African Union Official Urges Political Solution to Libyan Crisis
Peter Clottey May 08, 2011
The African Union says its roadmap for peace is the best option for settling Libya’s political crisis.
El-Ghassim Wane said the AU “is convinced that only a political solution will make it possible to promote peace in a lasting manner that will also fulfill the aspirations of the Libyan people to democracy…and good governance.”
The AU plan calls for a ceasefire, and a dialogue between all Libyan parties for a solution to the crisis. It also calls for the protection of African workers in the country.
Wane said the proposal, which is geared towards achieving stability in Libya, is the basis for AU talks with both the administration of Moammar Gadhafi and the opposition National Transitional Council.
Wane also said the AU is encouraged by the rival parties’ support of its efforts to resolve the crisis. In late April, Libya’s foreign minister went to Ethiopia’s capital to discuss the peace plan with AU officials. However, rebels want any agreement to include Gadhafi’s removal from power.
Some members of the international community do as well. But, Wane said that’s an issue for the two parties decide.
“It’s not up to the AU to determine the future of Libya,” said Wane. “Our conviction is that the future of Libya should be determined by Libyans. Our role is to help Libyans to negotiate…with the view of fulfilling the aspirations of their people.”
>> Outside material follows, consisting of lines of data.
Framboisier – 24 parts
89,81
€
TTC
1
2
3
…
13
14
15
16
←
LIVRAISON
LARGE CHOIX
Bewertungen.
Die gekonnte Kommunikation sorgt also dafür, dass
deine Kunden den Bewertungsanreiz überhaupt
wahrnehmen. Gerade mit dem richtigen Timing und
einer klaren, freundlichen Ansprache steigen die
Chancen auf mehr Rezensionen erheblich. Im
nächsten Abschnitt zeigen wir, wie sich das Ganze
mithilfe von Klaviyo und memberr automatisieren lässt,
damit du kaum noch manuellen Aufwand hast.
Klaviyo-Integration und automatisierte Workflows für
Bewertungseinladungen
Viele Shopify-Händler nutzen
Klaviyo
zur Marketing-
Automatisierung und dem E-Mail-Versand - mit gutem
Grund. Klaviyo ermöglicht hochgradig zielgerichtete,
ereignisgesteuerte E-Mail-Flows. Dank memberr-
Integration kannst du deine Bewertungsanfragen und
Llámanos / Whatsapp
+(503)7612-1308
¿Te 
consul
Some experts have been critical of the AU’s roadmap deal saying it has so far been infective in resolving the almost daily violent clashes between Gadhafi loyalists and the rebels seeking to overthrow the government.
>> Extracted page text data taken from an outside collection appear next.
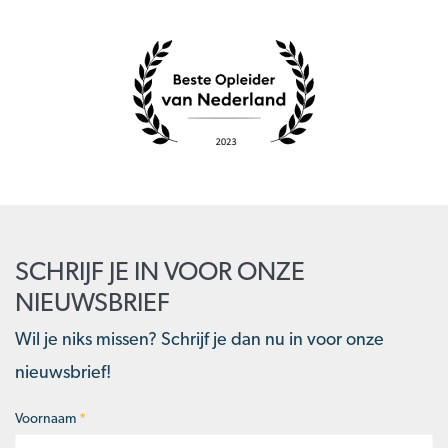
SCHRIJF JE IN VOOR ONZE
NIEUWSBRIEF
Wil je niks missen? Schrijf je dan nu in voor onze
nieuwsbrief!
Voornaam
*
Naam
*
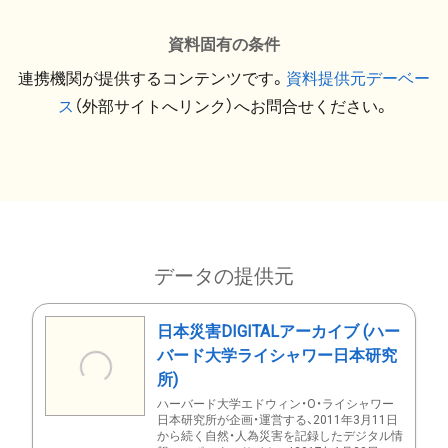
資料固有の条件
連携機関が提供するコンテンツです。
資料提供元デーベー
ス
（外部サイトへリンク）へお問合せください。
データの提供元
日本災害DIGITALアーカイブ (ハー
バード大学ライシャワー日本研究
所)
ハーバード大学エドウィン・O・ライシャワー
日本研究所が企画・運営する、2011年3月11日
から続く自然・人為災害を記録したデジタル情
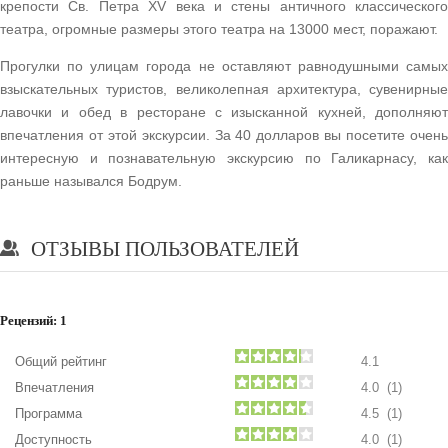
крепости Св. Петра XV века и стены античного классического
театра, огромные размеры этого театра на 13000 мест, поражают.
Прогулки по улицам города не оставляют равнодушными самых
взыскательных туристов, великолепная архитектура, сувенирные
лавочки и обед в ресторане с изысканной кухней, дополняют
впечатления от этой экскурсии. За 40 долларов вы посетите очень
интересную и познавательную экскурсию по Галикарнасу, как
раньше назывался Бодрум.
ОТЗЫВЫ ПОЛЬЗОВАТЕЛЕЙ
Рецензий:
1
Общий рейтинг
4.1
Впечатления
4.0 (1)
Программа
4.5 (1)
Доступность
4.0 (1)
Wane acknowledged the challenges the roadmap faces but expressed confidence in the AU’s ability to help resolve the stalemate.
“We won’t relent in our efforts,” said Wane, “because it is our conviction that the only way to address in a sustainable manner the crisis in Libya is through dialogue.”
His comments came after loyalist forces intensified their shelling of towns Saturday in the country's western mountains, a stronghold of anti-Gadhafi rebels.